If Gaza would make a very few concessions to Israel, such stories could be prevented in the future. If Gaza would forswear sending deadly rockets into Israeli neighborhoods, if Gaza would agree to forswear bringing about the annihilation of Israel and its population, there could be uninhibited travel and trade between Gaza and Israel.
And if Gaza’s neighboring wealthy Arab nations would help it financially, instead of smuggling in weapons, the little boy’s unemployed father could be living in a country with a vastly improved economy.
Terrorists, including Hamas, have repeatedly said that they love dying more than we love living, and that is why they will win this struggle with Western values. This article only proves their point: They would rather have their people suffer under their rule than have peace with Israel.
The Times’ editorial page has asked when will Israel realize the blockade is not working. The answer is quite simple: As soon as Hamas realizes that terrorism will not work. Then the blockade will end.
Where are all the voters?
Re “Unrest is not enough to get voters to polls,” June 13
Democratic political veteran Bill Carrick bashes voters and demonstrates why they decline to vote en masse.
Americans are neither stupid nor fools. The reason so many don’t bother going to the voting booths is that they recognize that voting in America is largely an empty ritual with utterly no meaning or significance.
Contrary to their behavior indicating that “they don’t care,” their behavior shows political sophistication. Pols who complain are like kids who cheat at marbles and then blame the other kids when they won’t play with them.
Paul L. DuNard Jr.
I am an election inspector and oversee one precinct in Los Angeles County. We have about 640 registered voters in our precinct, but only 148 voted (including those who voted by mail.)
I hear so many complaints about our government, yet I don’t see people voting. In my 56 years, I have never been so afraid of “change” for this country. I am afraid the wrong kind of change may occur.
I suppose people’s reasons for not voting are that they are “too busy” or that their vote “won’t make a change.”
This is not so. If voters don’t voice their opinions, that wrong change is more likely to come true.
Please get out there and vote. It takes just about 10 to 15 minutes, especially if you fill out your sample ballot and know who and what you are voting for.
A plea to Jerry Brown
Re “Brown compares foe to Nazi,” June 11
When did it become an acceptable practice for Democrats to disparage Republicans by calling, labeling or referring to them as Nazi or Nazi-like?
After hearing candidate Jerry Brown put that label on Meg Whitman and criticize her for (perhaps) wanting to be president, I am reminded how Gov. Jerry Brown would run for president or senator at the drop of a sound bite and abandon the citizens of California to campaign.

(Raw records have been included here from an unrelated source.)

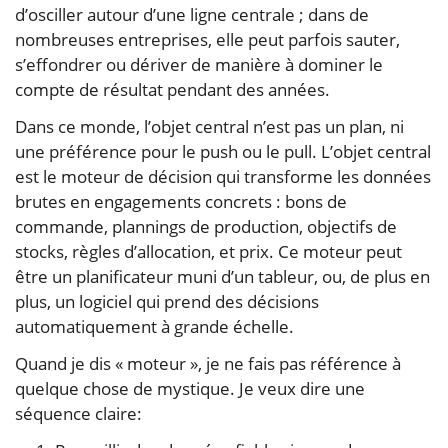
d’osciller autour d’une ligne centrale ; dans de
nombreuses entreprises, elle peut parfois sauter,
s’effondrer ou dériver de manière à dominer le
compte de résultat pendant des années.
Dans ce monde, l’objet central n’est pas un plan, ni
une préférence pour le push ou le pull. L’objet central
est le moteur de décision qui transforme les données
brutes en engagements concrets : bons de
commande, plannings de production, objectifs de
stocks, règles d’allocation, et prix. Ce moteur peut
être un planificateur muni d’un tableur, ou, de plus en
plus, un logiciel qui prend des décisions
automatiquement à grande échelle.
Quand je dis « moteur », je ne fais pas référence à
quelque chose de mystique. Je veux dire une
séquence claire:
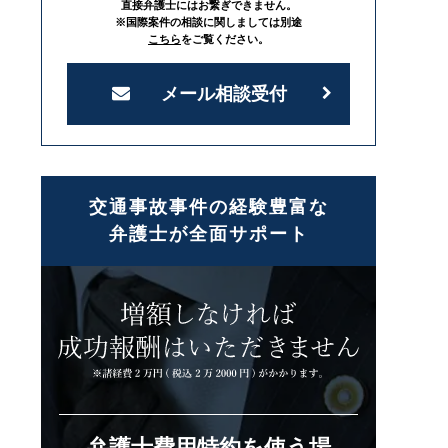
直接弁護士にはお繋ぎできません。
※国際案件の相談に関しましては別途
こちら
をご覧ください。
メール相談受付
交通事故事件の経験豊富な
弁護士が全面サポート
弁護士費用特約を使う場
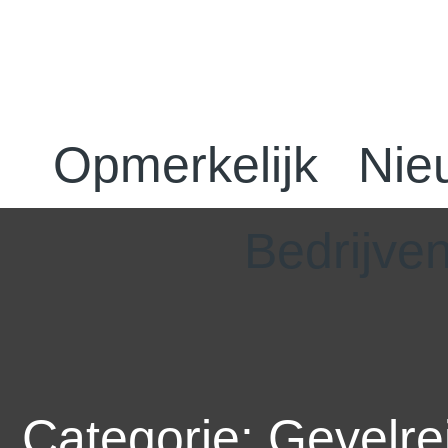
Opmerkelijk
Nie
Bedrijve
Categorie: Gevelre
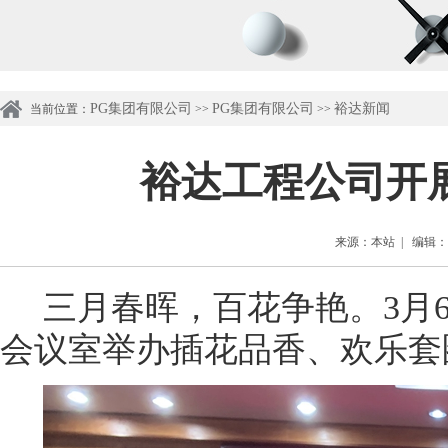
PG集团有限公司
PG集团有限公司
裕达新闻
当前位置：
>>
>>
裕达工程公司开
来源：本站 | 编辑：管理
三月春晖，百花争艳。
3月
会议室举办插花品香、欢乐套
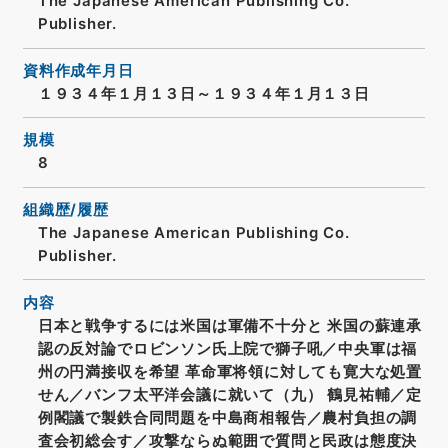
The Japanese American Publishing Co.
Publisher.
資料作成年月日
１９３４年１月１３日～１９３４年１月１３日
規模
8
組織歴/履歴
The Japanese American Publishing Co.
Publisher.
内容
日本と戦争するには米国は軍備不十分と 米国の蘇連承
認の反対論でロビンソン氏上院で獅子吼／中央軍は福
州の円満接収を希望 革命軍将領に対しても寛大な処置
せん／バンフ太平洋会議に就いて（九） 鶴見祐輔／定
例閣議で製鉄合同問題を中島商相報告／農村負担の調
査会初総会す／攻撃ならぬ範囲で質問と民政は態度決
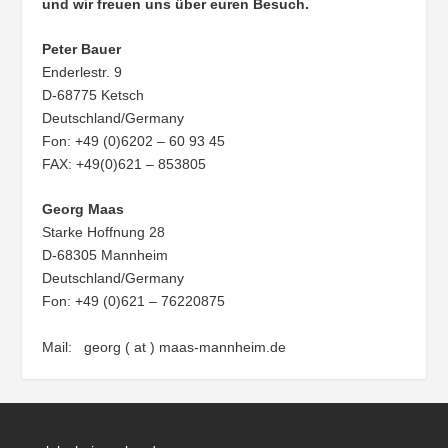
und wir freuen uns über euren Besuch.
Peter Bauer
Enderlestr. 9
D-68775 Ketsch
Deutschland/Germany
Fon: +49 (0)6202 – 60 93 45
FAX: +49(0)621 – 853805
Georg Maas
Starke Hoffnung 28
D-68305 Mannheim
Deutschland/Germany
Fon: +49 (0)621 – 76220875
Mail: georg ( at ) maas-mannheim.de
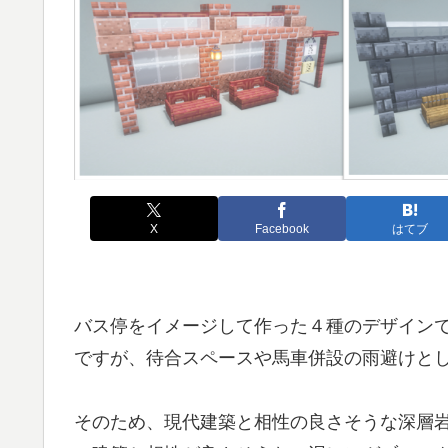
X
Facebook
はてブ
バス停をイメージして作った４種のデザイン
ですが、待合スペースや馬車併設の雨避けと
そのため、現代建築と相性の良さそうな深層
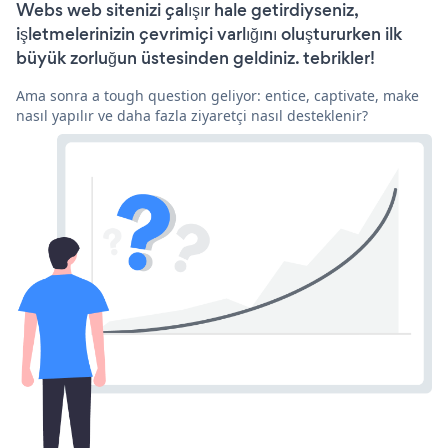
Webs web sitenizi çalışır hale getirdiyseniz,
işletmelerinizin çevrimiçi varlığını oluştururken ilk
büyük zorluğun üstesinden geldiniz. tebrikler!
Ama sonra a tough question geliyor: entice, captivate, make
nasıl yapılır ve daha fazla ziyaretçi nasıl desteklenir?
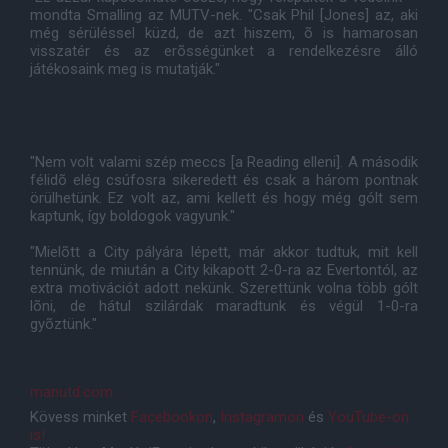
mondta Smalling az MUTV-nek. "Csak Phil [Jones] az, aki
még sérüléssel küzd, de azt hiszem, õ is hamarosan
visszatér és az erõsségünket a rendelkezésre álló
játékosaink meg is mutatják."
"Nem volt valami szép meccs [a Reading elleni]. A második
félidõ elég csúfosra sikeredett és csak a három pontnak
örülhetünk. Ez volt az, ami kellett és hogy még gólt sem
kaptunk, így boldogok vagyunk."
"Mielõtt a City pályára lépett, már akkor tudtuk, mit kell
tennünk, de miután a City kikapott 2-0-ra az Evertontól, az
extra motivációt adott nekünk. Szerettünk volna több gólt
lõni, de hátul szilárdak maradtunk és végül 1-0-ra
gyõztünk."
manutd.com
Kövess minket
Facebookon
,
Instagramon
és
YouTube-on
is!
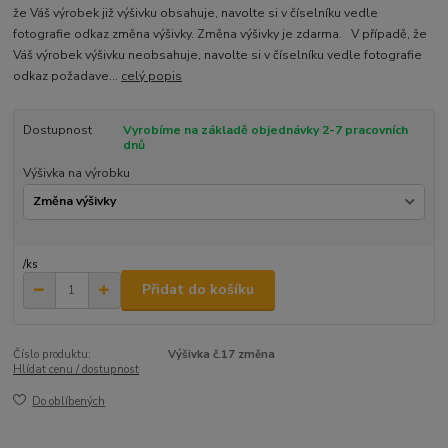
že Váš výrobek již výšivku obsahuje, navolte si v číselníku vedle
fotografie odkaz změna výšivky. Změna výšivky je zdarma. V případě, že
Váš výrobek výšivku neobsahuje, navolte si v číselníku vedle fotografie
odkaz požadave...
celý popis
Dostupnost
Vyrobíme na základě objednávky 2-7 pracovních
dnů
Výšivka na výrobku
/
ks
Přidat do košíku
Číslo produktu:
Výšivka č.17 změna
Hlídat cenu / dostupnost
Do oblíbených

Please, Mr. Brown: Not all people in this state have short memories, and your hypocrisy on presidential aspirations is smarmy and condescending at best.
My question to candidate Brown is, how do you govern a state that is ungovernable, and what is a real solution to a ship of state that has already hit the first set of icebergs?
Speeding up the trains
Re “Fast track for high-speed rail is sought,” June 12
To date, the high-speed rail program hasn’t lifted a shovel of dirt. Now our governor wants to bring a “European-style” high-speed train out to demonstrate on the L.A.-San Diego corridor by November? Could this be so the state won’t miss the deadline to fish or cut bait with the feds’ grant money?
How about an “American-style” train instead? The trains that operate on that line today could make L.A. to San Diego in the article’s proposed 2-hour, 10-minute schedule right now, provided they didn’t make intermediate stops and didn’t have to wait for opposing trains. It seems to me that if a demonstration of feasibility is needed, then use what’s available now and run expresses on the faster schedule.
In a state that can’t seem to pony up a relatively small amount of money to complete improvements that would promise faster trips on the existing corridor, do we honestly think we’ll see high-speed rail in our lifetimes? I (hopefully) have a few decades left to wait and see.